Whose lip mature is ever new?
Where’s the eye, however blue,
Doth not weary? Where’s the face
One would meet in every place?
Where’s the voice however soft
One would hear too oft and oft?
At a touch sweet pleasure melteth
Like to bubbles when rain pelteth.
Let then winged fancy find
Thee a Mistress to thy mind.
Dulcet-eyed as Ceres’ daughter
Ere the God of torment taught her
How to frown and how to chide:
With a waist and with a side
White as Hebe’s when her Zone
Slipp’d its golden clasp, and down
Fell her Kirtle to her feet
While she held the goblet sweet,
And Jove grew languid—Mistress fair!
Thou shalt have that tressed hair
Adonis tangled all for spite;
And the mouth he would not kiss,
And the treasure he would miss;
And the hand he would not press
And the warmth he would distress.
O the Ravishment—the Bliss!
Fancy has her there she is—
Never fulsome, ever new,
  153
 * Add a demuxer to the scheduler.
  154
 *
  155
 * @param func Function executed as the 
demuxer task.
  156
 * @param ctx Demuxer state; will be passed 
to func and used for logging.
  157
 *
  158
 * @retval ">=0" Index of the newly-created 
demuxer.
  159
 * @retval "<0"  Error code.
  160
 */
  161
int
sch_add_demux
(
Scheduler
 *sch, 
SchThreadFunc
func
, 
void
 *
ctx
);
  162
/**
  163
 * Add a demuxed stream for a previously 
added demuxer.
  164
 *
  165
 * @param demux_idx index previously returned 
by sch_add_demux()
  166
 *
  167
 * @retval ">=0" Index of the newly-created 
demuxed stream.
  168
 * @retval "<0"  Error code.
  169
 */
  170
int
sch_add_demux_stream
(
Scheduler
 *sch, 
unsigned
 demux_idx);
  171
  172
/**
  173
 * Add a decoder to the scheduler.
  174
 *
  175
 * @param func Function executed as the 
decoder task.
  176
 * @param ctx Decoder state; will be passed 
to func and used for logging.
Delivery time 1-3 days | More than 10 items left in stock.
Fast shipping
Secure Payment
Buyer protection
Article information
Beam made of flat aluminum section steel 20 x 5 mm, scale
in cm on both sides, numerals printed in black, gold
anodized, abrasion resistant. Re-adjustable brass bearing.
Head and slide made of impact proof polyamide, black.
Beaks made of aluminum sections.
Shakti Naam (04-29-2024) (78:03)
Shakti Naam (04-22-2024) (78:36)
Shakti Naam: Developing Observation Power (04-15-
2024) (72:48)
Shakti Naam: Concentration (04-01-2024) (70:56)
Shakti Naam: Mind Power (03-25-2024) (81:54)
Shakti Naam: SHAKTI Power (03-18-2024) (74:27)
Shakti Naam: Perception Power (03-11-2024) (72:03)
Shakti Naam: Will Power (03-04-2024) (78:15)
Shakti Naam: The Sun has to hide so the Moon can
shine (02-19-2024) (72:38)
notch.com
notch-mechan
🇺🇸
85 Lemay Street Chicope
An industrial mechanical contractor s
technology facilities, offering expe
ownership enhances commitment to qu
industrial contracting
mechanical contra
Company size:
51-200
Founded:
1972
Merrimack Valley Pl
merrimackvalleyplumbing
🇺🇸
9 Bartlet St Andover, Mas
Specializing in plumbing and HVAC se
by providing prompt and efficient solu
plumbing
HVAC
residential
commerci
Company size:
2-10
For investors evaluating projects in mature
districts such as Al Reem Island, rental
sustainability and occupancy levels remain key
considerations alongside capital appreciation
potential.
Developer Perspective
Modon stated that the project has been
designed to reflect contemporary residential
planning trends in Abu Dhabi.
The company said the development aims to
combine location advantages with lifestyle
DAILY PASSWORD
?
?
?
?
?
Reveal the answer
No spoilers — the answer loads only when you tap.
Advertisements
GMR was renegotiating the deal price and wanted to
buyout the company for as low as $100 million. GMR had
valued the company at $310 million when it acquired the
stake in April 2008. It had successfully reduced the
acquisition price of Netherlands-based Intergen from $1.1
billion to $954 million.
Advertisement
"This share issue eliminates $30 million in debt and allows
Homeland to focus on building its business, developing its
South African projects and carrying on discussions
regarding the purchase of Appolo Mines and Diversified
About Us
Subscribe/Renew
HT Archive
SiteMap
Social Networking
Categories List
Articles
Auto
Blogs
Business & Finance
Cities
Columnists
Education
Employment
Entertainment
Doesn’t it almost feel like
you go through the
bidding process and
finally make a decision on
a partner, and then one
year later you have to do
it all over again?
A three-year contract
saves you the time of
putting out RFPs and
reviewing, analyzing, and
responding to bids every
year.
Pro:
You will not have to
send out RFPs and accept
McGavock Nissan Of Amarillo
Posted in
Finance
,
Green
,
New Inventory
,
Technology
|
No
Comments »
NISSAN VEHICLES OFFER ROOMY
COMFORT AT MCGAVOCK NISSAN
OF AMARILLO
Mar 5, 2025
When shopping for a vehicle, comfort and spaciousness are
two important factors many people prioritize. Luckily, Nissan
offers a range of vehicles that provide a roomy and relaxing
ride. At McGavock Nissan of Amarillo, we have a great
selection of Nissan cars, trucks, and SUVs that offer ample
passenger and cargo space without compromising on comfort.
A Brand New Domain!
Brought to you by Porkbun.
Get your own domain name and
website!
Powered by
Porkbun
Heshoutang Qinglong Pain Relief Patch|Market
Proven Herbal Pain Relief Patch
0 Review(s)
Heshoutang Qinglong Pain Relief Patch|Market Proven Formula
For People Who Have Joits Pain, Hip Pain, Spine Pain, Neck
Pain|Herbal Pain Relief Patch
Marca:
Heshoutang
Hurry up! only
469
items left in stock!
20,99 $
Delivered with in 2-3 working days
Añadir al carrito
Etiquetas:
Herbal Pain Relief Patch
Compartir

####

• **Instructions for the task**:
The required output is the stretch of entries above from the line containing "Beam made of" through the line containing "2024) (72:48)", reproduced exactly.

• **Problem solution**:
Beam made of flat aluminum section steel 20 x 5 mm, scale
in cm on both sides, numerals printed in black, gold
anodized, abrasion resistant. Re-adjustable brass bearing.
Head and slide made of impact proof polyamide, black.
Beaks made of aluminum sections.
Shakti Naam (04-29-2024) (78:03)
Shakti Naam (04-22-2024) (78:36)
Shakti Naam: Developing Observation Power (04-15-
2024) (72:48)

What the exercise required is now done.